Dstl looking to develop quantum navigation tech
Understanding the bizarre behaviour of quantum particles is challenging but offers many applicable uses that could benefit the government and businesses in the UK.
At the Defence Science and Technology Laboratory (Dstl), physicists are focusing on quantum technology for navigation and sensing.
Working with experts from UK industry and academia, Dstl is developing deployable devices that will be used to see through walls, around corners and underground.
For example, the ‘gravity imager’ uses cold atom technology to detect minute changes in density caused by spaces such as tunnels or rooms, and create a ghostly picture of the hidden world. For the military, this can detect and map hidden areas, but it could also be used more widely to find, for example, sink holes and buried pipes.

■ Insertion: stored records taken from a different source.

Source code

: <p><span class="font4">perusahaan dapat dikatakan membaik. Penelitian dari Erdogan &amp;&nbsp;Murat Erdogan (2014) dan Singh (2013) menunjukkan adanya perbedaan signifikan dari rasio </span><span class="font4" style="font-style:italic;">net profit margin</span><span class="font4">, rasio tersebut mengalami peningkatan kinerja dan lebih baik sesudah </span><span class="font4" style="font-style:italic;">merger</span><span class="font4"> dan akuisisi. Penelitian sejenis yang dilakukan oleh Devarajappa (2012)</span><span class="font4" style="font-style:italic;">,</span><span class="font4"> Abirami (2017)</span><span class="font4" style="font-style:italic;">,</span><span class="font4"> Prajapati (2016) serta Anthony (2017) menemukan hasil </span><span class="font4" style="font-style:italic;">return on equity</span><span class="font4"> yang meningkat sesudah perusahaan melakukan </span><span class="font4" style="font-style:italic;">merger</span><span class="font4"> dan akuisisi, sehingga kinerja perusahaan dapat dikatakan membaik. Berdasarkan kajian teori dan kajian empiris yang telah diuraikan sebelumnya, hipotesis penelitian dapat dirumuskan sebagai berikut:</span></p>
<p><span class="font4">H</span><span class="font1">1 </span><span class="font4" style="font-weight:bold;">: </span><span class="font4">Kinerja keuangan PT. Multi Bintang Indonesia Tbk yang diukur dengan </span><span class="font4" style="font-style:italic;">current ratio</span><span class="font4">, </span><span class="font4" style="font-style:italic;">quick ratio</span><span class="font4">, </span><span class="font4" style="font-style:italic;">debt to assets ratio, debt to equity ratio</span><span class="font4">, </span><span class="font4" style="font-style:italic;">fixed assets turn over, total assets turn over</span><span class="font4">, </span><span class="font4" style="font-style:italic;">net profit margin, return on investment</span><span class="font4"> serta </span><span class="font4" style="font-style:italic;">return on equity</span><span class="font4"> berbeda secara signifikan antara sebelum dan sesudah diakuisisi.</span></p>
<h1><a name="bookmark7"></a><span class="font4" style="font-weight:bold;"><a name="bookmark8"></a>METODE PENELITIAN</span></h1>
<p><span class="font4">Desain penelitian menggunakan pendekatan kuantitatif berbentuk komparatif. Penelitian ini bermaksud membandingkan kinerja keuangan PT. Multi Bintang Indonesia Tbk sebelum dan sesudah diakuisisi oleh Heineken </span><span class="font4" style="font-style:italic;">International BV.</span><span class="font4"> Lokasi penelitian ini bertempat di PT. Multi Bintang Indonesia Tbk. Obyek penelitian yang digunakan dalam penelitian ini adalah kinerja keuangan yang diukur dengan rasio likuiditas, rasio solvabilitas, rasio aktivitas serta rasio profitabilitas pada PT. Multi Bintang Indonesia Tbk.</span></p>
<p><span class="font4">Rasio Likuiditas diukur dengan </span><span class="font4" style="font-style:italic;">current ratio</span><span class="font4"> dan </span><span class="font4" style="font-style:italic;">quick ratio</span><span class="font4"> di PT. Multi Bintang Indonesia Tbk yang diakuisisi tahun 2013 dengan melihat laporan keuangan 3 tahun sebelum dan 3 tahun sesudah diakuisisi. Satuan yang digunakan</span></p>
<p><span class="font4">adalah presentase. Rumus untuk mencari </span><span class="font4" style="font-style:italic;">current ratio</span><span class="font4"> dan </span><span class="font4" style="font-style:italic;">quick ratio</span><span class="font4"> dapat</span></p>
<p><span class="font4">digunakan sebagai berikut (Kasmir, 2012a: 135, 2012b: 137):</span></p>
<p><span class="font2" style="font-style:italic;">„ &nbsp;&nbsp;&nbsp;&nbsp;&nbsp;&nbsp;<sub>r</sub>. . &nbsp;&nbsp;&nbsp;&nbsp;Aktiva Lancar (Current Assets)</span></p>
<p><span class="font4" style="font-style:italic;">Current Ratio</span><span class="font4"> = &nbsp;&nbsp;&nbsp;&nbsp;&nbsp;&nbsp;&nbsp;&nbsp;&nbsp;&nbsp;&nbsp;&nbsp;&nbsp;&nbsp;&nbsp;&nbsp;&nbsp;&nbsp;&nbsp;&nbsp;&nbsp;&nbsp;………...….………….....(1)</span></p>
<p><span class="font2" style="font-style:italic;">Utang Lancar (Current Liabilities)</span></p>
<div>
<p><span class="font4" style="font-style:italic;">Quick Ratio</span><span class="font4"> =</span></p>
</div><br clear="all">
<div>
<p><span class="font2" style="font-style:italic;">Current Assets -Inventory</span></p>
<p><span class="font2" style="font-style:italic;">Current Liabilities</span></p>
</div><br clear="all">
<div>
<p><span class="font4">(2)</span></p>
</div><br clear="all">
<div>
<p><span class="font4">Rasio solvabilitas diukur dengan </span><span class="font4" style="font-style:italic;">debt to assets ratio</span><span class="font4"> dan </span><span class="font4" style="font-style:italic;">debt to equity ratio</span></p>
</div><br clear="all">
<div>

A physicist in Dstl’s Future Sensing Technology team, said: “Quantum-enhanced sensors can detect gravity changes at a very fine scale. We’re working with industry and academia to shrink the size, weight and power of systems, moving from lab-based prototypes to deployable devices. Crucially, these devices retain the ability to perform measurements to a remarkable level of precision.
“We’re also developing mathematical tools to make use of the information that these sensors gather. In the case of the gravity imager, we can go from a collection of individual gravity observations to a three-dimensional image of what the subterranean world looks like.”
Dstl has already helped Thales create a system that can see, image and identity multiple moving targets at range around corners using quantum photonic technology. The precision of the technology means it could, in theory, be used to diagnose medical disorders and detect density anomalies without any invasive procedures.
Quantum can also protect against otherworldly phenomena. Space weather events can interfere with the global navigation satellite system (GNSS), which includes GPS..
A recent government report estimates that five days without GNSS would cost the UK economy £5.2 billion. Quantum-based systems for position, navigation and timing would not be affected. Such systems would also be safe from intentional jamming and spoofing.